## Instruction a
Count the lines in the listing below that contain the string "this", treating uppercase and lowercase letters as distinct. Give only the number.

═════ Document segment

# Rats.....musicians!



## Head_case

Vindicated at last!

The Pied Piper of Hamelin was not playing a baroque traverso flauto!

It's those early clarinet and cornamuse players who give us a bad rep with rats:










http://www.bbc.co.uk/news/magazine-20716625



> 2012 marks 200th anniversary of Grimm Brothers' version of German legend (Rattenfänger von Hameln) - other versions include poem by Robert Browning
> Story tells how mysterious piper agrees to rid Hamelin of rats - when city withholds payment, he uses pipe to charm the city's children away
> Story believed to originate with medieval legend of children's disappearance from town - rats were introduced into story in mid-16th Century


----------



## mamascarlatti

Goodness I thought you were talking about this:


----------



## Head_case

Errr.....yours is more terrifying


----------



## mamascarlatti

Head_case said:


> Errr.....yours is more terrifying


Oh, those are the CUTE rats. Wait till you see the others!


----------



## SiegendesLicht

mamascarlatti said:


> Goodness I thought you were talking about this:


These rats are epic, it looks like they will forever remain in the collective memory of Wagner fans


----------



## PetrB

I don't really care what instrument that piper was playing! For all we know, we've been given a 'bowdlerized' version and the instrument was a Zamr!

In the story, the Piper was promised a fee if he rid the town of the Vermin. After successfully completing the job, the Burghers reneged the agreement. That musician was just extracting, after a well-executed gig, his fee as promised; I hope he sold the children (to good homes, of course!) and got his fee 

uh, as in, "Time to pay the piper."

══════════
═════ Source material

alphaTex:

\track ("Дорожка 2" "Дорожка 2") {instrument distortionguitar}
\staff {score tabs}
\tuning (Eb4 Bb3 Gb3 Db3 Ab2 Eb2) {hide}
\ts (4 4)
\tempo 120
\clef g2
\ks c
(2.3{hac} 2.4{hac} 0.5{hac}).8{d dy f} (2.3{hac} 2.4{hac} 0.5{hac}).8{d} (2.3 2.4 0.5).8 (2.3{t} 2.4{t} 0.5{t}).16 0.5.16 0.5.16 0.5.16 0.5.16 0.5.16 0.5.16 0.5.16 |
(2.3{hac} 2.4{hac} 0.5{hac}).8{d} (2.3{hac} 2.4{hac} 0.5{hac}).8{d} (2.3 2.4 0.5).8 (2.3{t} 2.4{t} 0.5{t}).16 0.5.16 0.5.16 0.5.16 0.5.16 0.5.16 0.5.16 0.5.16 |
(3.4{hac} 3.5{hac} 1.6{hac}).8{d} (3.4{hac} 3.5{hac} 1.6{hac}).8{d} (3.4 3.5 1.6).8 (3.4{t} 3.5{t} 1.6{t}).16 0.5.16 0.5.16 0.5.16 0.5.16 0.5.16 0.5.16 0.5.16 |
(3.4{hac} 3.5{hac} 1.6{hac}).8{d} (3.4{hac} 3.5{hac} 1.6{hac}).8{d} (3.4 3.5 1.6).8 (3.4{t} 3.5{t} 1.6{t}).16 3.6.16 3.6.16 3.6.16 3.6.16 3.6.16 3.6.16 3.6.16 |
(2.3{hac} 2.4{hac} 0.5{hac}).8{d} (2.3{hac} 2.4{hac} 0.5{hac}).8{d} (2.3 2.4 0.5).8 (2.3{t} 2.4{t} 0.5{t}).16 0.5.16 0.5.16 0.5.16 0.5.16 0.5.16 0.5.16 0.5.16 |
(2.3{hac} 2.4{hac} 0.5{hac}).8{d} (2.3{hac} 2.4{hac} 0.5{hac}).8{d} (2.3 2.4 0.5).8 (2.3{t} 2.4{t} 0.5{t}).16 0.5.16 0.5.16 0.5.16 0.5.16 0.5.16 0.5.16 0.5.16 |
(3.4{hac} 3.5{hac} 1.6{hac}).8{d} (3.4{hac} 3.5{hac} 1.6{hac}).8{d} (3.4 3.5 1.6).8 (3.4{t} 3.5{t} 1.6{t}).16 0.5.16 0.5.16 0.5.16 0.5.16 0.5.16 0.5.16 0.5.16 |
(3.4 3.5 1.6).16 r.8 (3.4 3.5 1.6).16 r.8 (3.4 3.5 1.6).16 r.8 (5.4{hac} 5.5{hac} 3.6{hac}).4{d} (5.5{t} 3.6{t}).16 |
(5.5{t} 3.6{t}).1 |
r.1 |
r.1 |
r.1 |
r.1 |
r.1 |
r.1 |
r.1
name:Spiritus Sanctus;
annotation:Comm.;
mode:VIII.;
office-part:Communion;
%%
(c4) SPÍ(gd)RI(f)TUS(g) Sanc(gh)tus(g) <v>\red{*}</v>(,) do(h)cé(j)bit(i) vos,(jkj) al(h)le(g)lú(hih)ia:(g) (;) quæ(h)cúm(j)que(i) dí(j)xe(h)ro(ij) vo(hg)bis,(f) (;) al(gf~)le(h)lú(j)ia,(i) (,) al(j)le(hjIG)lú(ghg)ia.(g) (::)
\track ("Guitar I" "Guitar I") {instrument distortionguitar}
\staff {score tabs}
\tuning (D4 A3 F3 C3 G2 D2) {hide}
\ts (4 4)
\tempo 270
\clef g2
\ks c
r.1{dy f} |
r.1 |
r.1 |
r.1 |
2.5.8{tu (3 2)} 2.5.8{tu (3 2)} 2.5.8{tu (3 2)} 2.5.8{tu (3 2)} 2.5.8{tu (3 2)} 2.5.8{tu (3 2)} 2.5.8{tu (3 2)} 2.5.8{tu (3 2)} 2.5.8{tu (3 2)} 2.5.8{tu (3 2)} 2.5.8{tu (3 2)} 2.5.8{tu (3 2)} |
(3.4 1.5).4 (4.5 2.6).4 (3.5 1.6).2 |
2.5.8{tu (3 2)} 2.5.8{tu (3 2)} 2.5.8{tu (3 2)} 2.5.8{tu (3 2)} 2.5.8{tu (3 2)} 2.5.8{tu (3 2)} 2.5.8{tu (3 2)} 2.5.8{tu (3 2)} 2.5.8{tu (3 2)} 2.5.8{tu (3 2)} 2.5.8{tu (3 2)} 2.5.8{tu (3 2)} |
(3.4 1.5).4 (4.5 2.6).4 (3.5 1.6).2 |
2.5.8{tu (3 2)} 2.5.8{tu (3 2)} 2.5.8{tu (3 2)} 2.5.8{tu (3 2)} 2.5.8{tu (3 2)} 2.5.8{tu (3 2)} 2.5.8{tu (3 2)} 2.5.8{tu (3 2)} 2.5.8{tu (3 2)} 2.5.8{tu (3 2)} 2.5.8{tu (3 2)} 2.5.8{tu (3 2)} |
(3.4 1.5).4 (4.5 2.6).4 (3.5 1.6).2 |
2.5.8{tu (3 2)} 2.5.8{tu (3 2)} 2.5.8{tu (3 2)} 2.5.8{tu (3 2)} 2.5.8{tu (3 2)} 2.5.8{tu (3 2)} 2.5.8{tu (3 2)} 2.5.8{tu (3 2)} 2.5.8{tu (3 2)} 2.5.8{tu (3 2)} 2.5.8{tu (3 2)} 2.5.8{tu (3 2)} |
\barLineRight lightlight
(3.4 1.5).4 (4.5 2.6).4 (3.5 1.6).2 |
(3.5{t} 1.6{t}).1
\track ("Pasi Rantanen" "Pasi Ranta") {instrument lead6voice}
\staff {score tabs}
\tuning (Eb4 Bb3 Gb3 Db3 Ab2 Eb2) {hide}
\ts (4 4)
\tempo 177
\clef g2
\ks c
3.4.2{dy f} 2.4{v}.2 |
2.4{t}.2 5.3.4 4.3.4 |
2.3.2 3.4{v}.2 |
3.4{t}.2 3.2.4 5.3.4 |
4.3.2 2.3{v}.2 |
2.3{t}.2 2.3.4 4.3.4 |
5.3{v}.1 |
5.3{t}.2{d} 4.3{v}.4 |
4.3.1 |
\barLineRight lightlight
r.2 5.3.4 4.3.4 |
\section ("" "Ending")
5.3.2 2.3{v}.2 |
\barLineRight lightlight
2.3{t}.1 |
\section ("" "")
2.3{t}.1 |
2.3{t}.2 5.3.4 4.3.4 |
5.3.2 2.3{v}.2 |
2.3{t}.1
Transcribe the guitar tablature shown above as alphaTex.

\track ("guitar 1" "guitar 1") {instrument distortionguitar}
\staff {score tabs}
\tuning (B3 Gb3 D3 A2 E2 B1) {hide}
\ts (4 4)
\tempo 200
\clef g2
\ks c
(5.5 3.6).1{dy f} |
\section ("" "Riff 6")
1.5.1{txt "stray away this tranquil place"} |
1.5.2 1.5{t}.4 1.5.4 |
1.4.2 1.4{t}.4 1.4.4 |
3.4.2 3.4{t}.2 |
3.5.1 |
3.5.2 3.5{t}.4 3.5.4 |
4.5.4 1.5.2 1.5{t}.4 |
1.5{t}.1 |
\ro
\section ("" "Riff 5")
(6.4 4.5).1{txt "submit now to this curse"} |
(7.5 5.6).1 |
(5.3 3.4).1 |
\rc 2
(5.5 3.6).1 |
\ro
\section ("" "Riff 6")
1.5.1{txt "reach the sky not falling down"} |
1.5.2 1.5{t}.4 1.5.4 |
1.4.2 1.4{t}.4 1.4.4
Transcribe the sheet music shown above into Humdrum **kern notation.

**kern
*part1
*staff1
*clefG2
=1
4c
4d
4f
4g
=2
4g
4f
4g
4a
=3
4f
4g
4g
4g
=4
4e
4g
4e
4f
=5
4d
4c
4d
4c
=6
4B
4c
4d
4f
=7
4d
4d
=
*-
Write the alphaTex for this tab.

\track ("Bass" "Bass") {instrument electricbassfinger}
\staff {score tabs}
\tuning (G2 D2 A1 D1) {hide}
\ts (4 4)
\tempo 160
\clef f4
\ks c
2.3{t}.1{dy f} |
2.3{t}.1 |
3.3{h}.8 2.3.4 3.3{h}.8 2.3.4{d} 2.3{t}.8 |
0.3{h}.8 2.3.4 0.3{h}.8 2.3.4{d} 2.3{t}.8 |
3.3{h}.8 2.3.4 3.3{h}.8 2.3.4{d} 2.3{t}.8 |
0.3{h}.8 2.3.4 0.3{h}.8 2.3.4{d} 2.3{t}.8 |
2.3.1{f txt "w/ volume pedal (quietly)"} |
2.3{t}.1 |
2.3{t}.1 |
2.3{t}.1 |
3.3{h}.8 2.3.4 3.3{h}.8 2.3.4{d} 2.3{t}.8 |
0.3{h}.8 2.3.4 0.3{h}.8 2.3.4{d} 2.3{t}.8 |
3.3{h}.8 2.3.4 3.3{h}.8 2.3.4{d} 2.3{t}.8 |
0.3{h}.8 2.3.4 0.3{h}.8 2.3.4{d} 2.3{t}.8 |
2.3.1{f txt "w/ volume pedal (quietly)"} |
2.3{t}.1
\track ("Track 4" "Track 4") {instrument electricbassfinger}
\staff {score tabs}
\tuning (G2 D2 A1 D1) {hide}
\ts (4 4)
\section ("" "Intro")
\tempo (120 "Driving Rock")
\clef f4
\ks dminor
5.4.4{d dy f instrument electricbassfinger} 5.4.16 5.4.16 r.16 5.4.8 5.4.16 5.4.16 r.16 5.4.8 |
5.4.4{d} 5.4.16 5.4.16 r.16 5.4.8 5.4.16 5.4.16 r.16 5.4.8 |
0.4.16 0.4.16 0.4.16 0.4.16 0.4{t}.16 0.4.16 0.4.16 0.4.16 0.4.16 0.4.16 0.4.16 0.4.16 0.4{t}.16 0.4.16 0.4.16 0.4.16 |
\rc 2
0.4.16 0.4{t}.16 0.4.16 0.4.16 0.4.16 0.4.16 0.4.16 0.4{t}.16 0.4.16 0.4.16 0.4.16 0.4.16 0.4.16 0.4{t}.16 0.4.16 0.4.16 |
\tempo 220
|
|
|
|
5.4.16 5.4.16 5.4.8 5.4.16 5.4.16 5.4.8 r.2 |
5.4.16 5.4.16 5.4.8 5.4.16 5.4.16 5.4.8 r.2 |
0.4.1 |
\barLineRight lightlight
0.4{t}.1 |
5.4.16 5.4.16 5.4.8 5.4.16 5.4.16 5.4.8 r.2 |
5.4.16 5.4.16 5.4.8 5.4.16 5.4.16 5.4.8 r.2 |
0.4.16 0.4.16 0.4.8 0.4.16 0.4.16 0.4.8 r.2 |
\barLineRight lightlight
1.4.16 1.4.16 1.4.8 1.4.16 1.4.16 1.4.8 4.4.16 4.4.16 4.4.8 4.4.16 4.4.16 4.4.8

══════════

## Instruction b
Summarize the forum thread about the Pied Piper above in two sentences.

## Solution a
3

## Solution b
The thread opens with a BBC report noting that 2012 marks the 200th anniversary of the Grimm Brothers' version of the Hamelin legend, in which a piper rids the town of rats and, when payment is withheld, charms its children away. Replies joke about rats that Wagner fans will long remember, and PetrB argues that the piper was only collecting the fee the burghers had promised him.